Bushnell hired an engineer named Alan Alcorn and asked him to develop the easiest playable computer game. Alcorn came ultimately back with a casino game called “Pong “.This game was played by controlling two rectangles that could progress and down, sending the moving point over the middle line and sending it to 1 side.
However, Bushnell went back to any manufacturer. Bushnell also put his prototype in a corner of a bar in California. At the conclusion of the initial day, he received a telephone call saying the game was broken. When he went to repair it, he immediately realized what the issue was. The coin was stuck since the thrown part was full !!! So computer games started coming. Atari became the fastest growing company in 1981. But Bushnell had sold the $ 500 company to Warner Communications in 1976 for $ 28 million.
Many new companies grew to become established in the first 80s. Epyx, Broderbund, Sierra Online and SSI were established as of this time.
1977: Atari wreaked havoc using its 2600 model. Games like “Burgertime” and “PC Man” were finally available on the market to be played at home. The parents were also happy because they saved their children from playing with coins.
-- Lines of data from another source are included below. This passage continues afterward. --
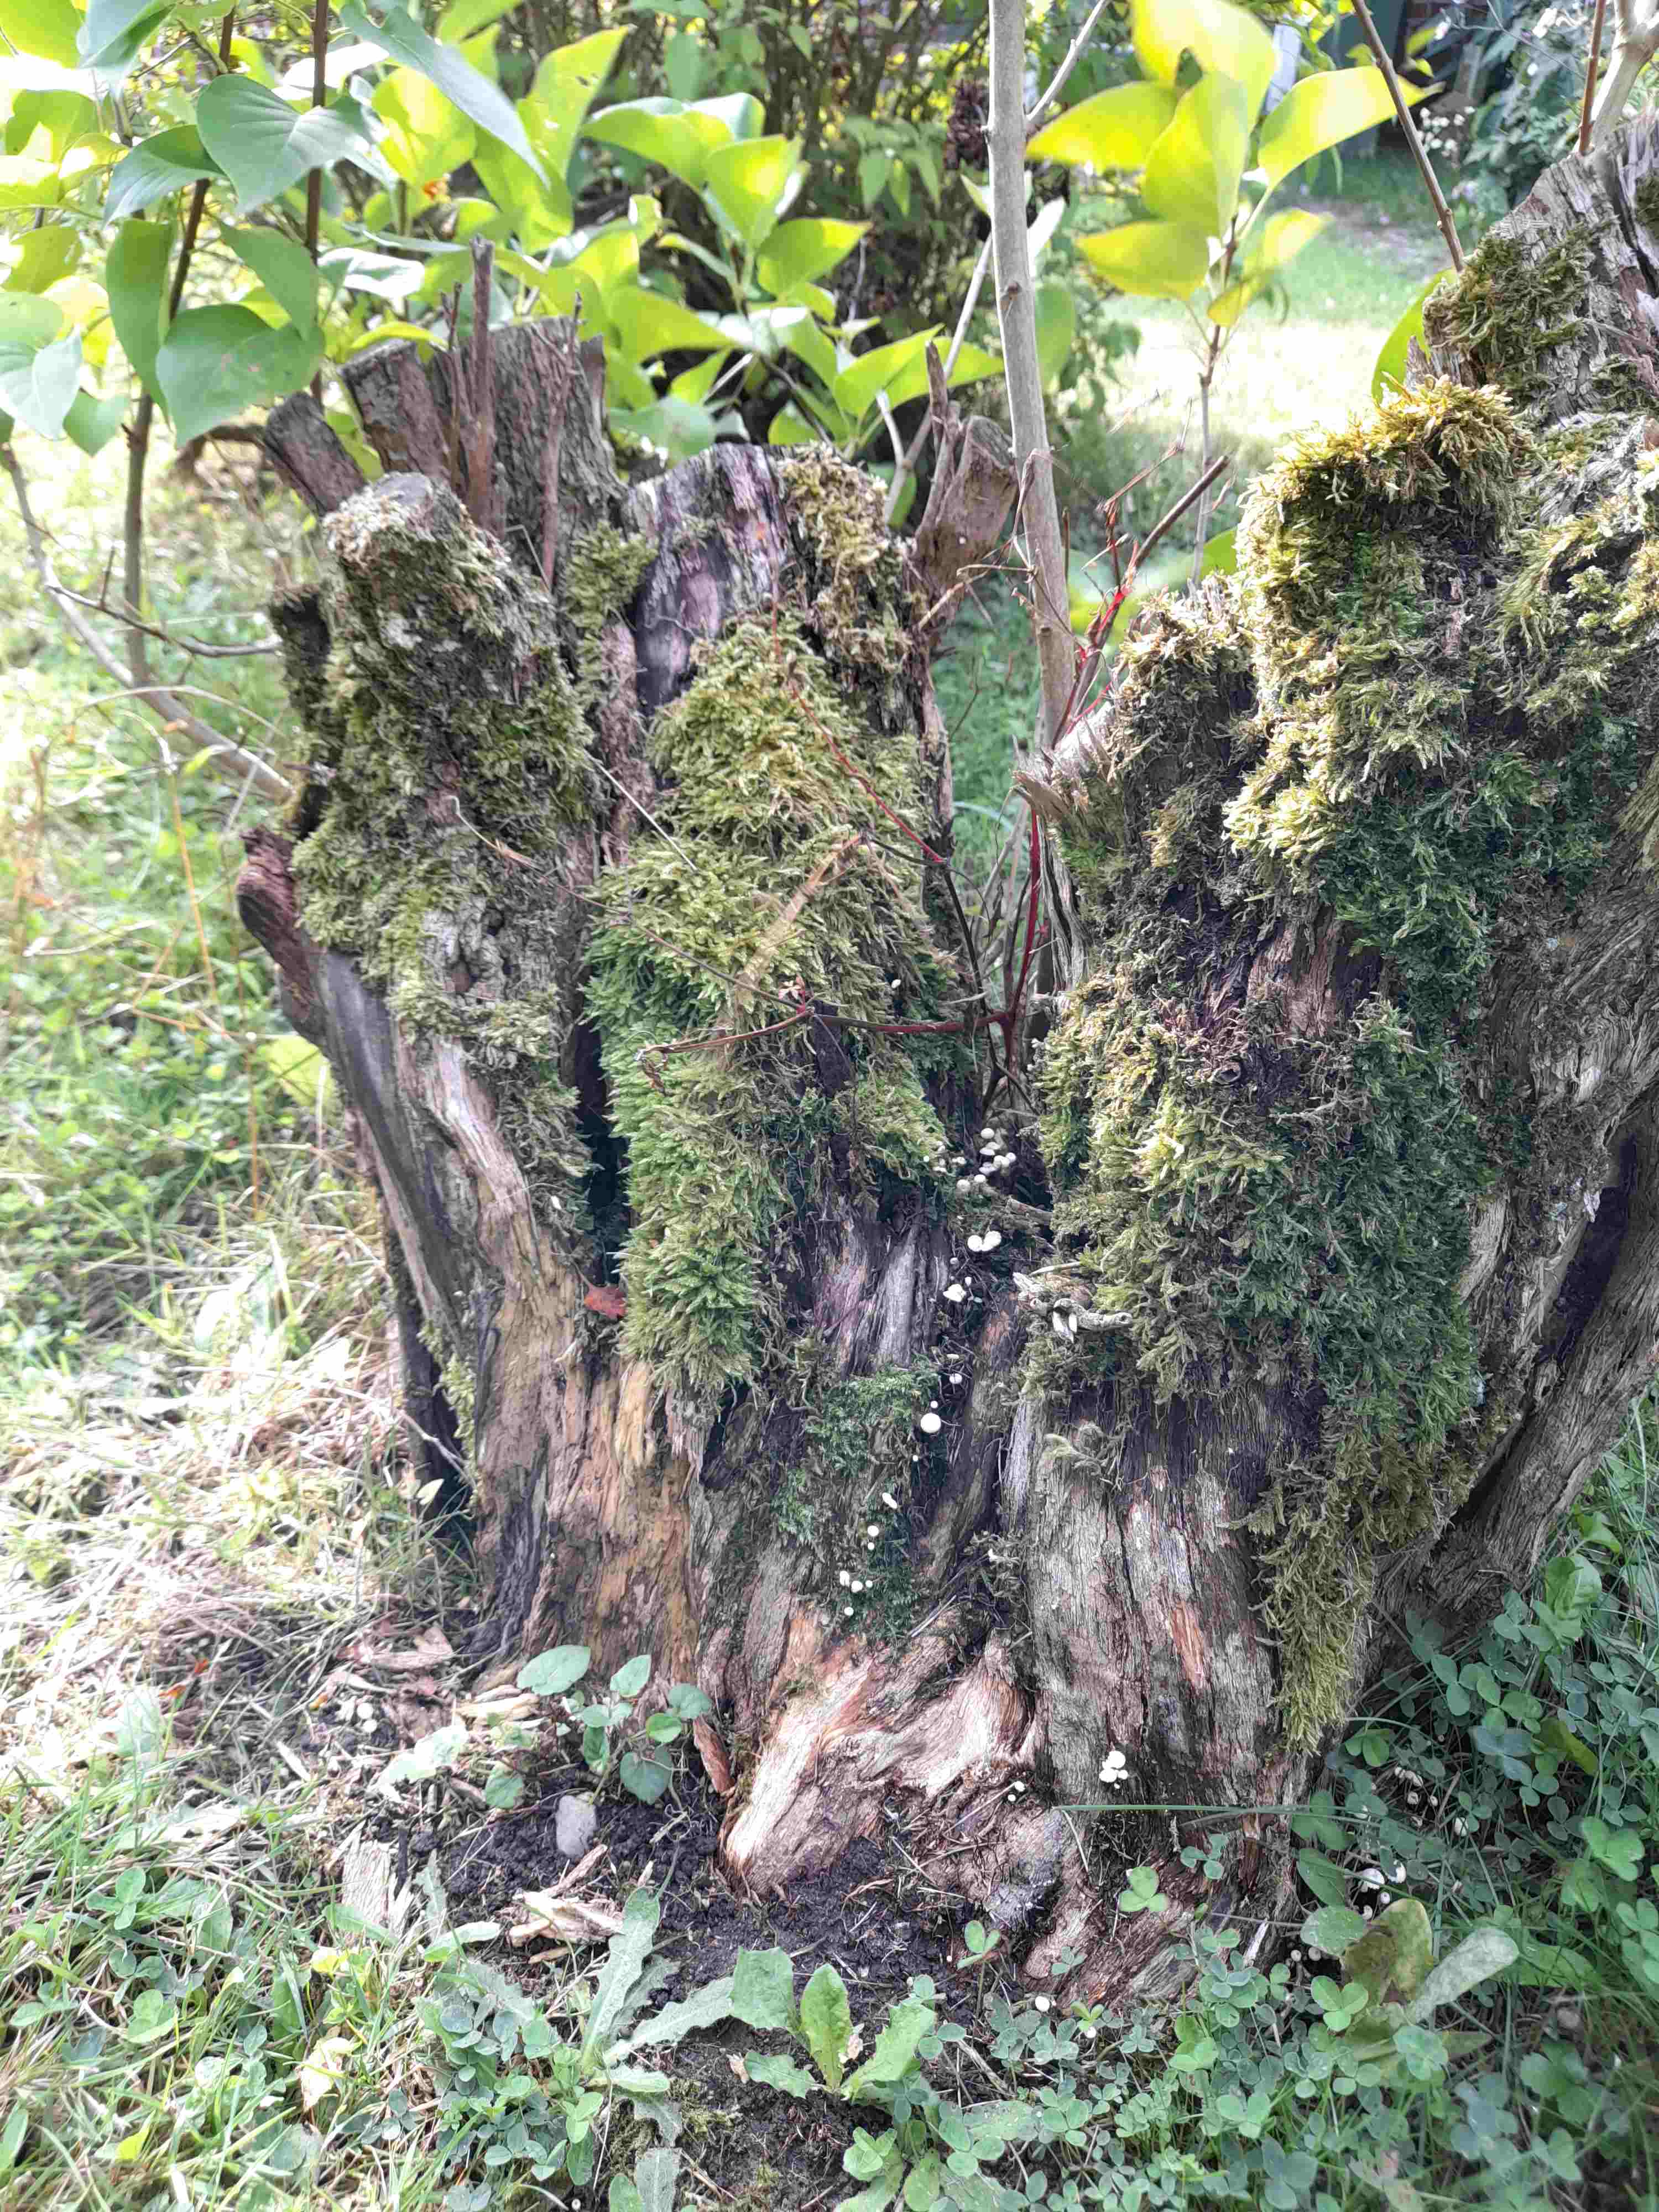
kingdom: Fungi
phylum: Basidiomycota
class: Agaricomycetes
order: Agaricales
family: Marasmiaceae
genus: Marasmius
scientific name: Marasmius rotula
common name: hjul-bruskhat
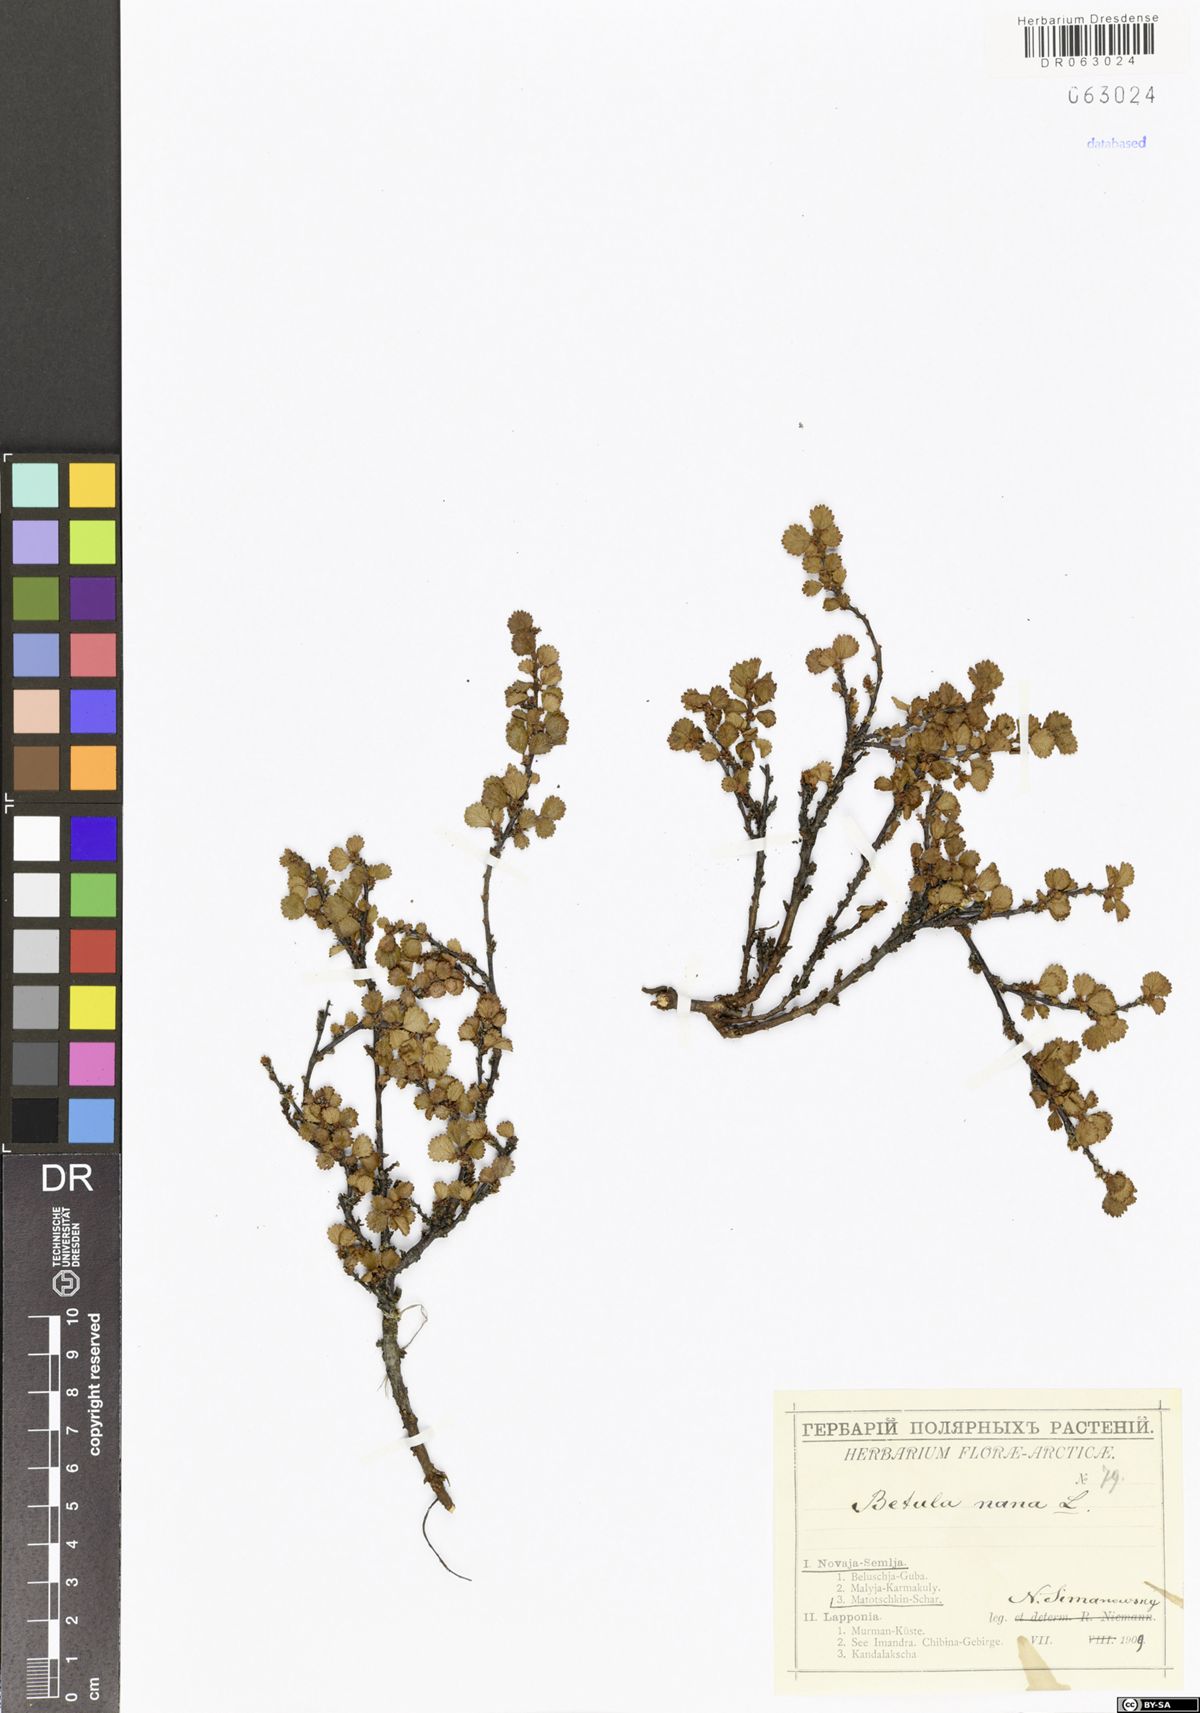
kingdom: Plantae
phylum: Tracheophyta
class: Magnoliopsida
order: Fagales
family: Betulaceae
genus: Betula
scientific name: Betula nana
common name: Arctic dwarf birch
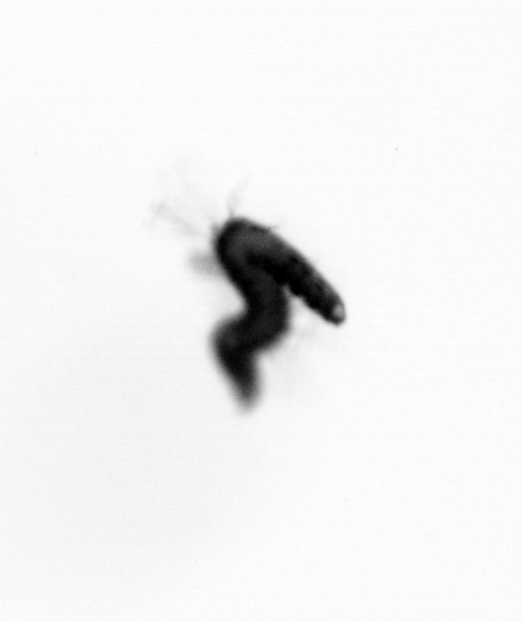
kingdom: Animalia
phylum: Annelida
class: Polychaeta
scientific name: Polychaeta
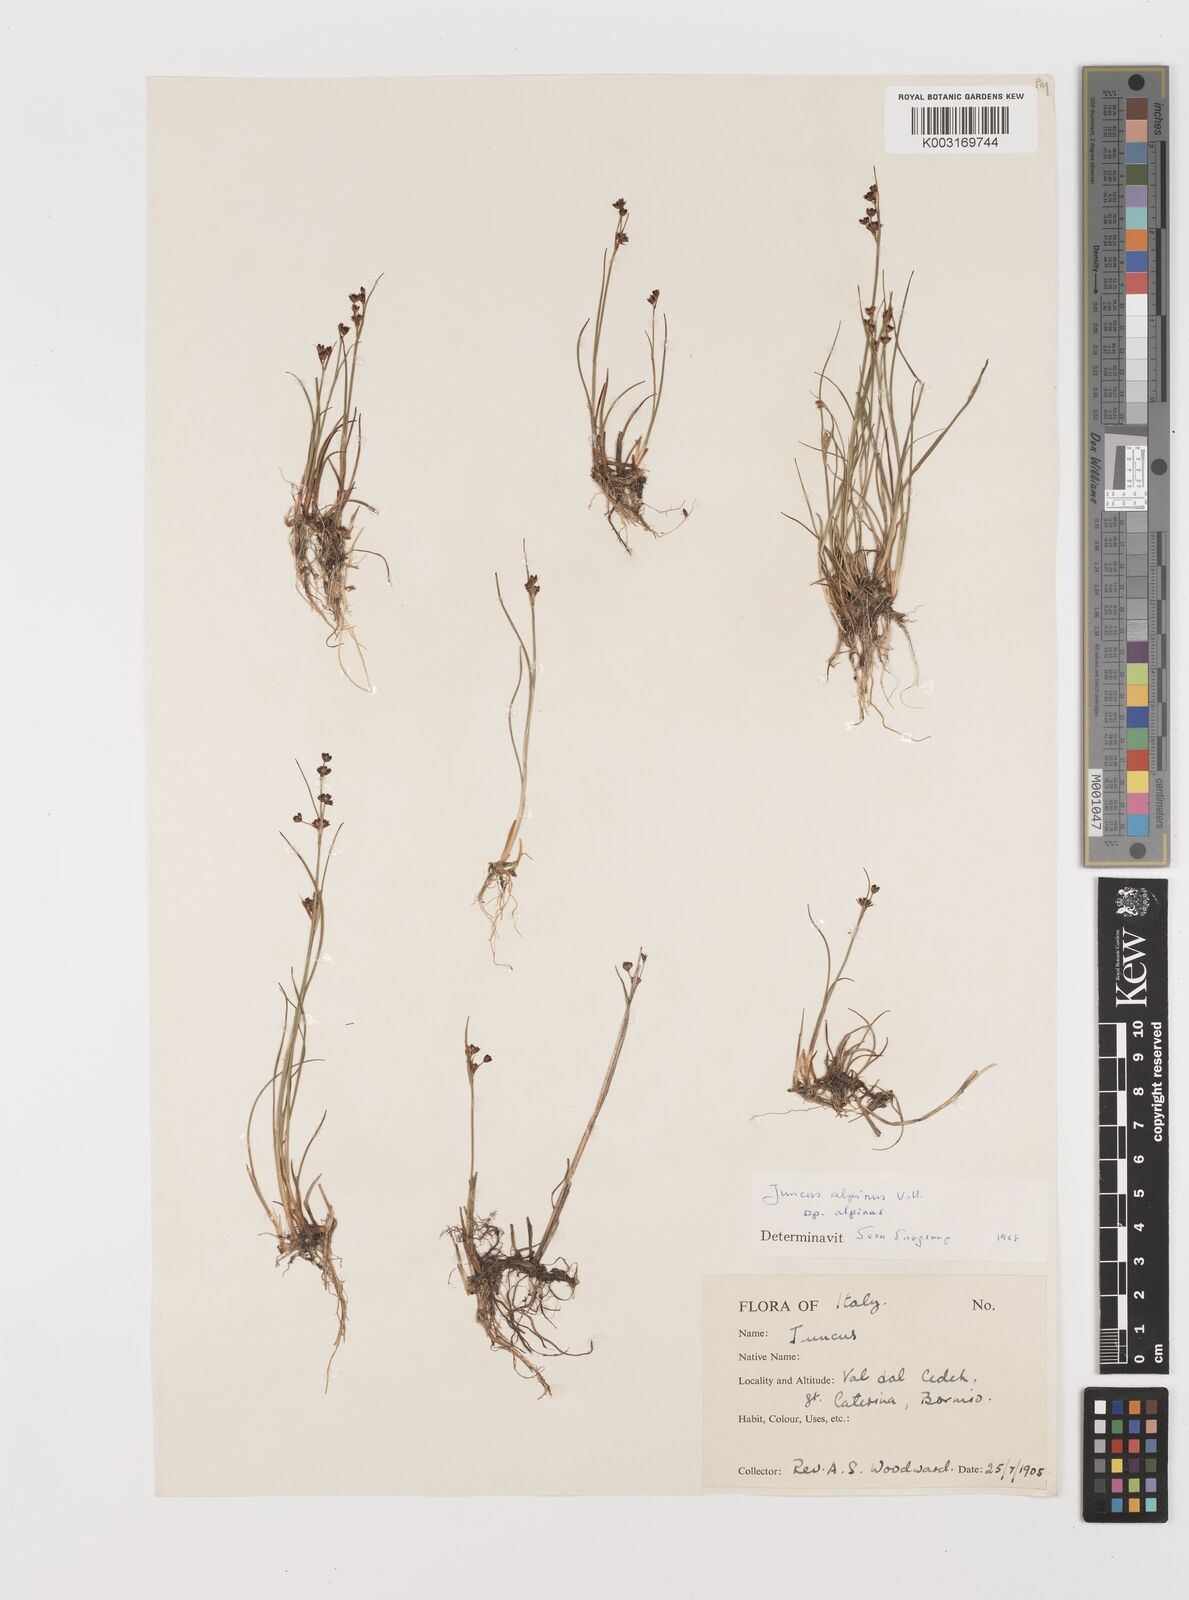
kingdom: Plantae
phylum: Tracheophyta
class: Liliopsida
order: Poales
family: Juncaceae
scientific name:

1981: The popularity of gaming machines increased. Apple’s, Atari’s and TRS-80’s were on the shelves, manufacturers started to make many games. During those times, manufacturers were producing tape cassette games that were more useful than diskettes of 5’25 ”at the time. Before the 90’s, cassettes were preferred, but with the speed of 90s, floppy disks were preferred.
1982: “Zork I” for Apple II, “Choplifter” by Broderbund and “Olympic Decathlon” by Microsoft, that has been newly established at that time. During those times, this trial of Microsoft in the overall game industry wasn’t very successful. This is exactly why Microsoft hasn’t entered the gaming industry for a very long time. Also in this season, Access Software, Electronic Arts and Lucasfilm Games (Lucas Arts) were founded.
1983: In this year, Apple II had to give way to the new Atari 400 and Atari 800. Electronic Arts produced its first game and announced its game with an ambitious title in magazines.
1984: Game machines with cartridges suddenly disappeared. – The magazine Computer Gaming World explains this example as follows: “In 1983, these machines climbed to the most effective and fell from that summit in 1984.” Meanwhile, Commodore and floppy machines received more attention. Exactly why the C-64 or Atari 800 got more attention was just like the PCs are now preferred to the consoles. On these new machines, you might do things apart from games. The excuse of families is, “Our youngsters can write programs and learn new things. It’s not merely for the game. ” It was.
Meanwhile, IBM produced a tiny PC. This PC 5’25 ”floppy drive included 2 cartridge cavities and an easy DOS version. Unfortunately, in those days, this more complicated machine was more expensive than others, and few companies could support it. It is worth mentioning this small PC is extremely disappointed and is founded on IBM’s door to obtain people’s money back.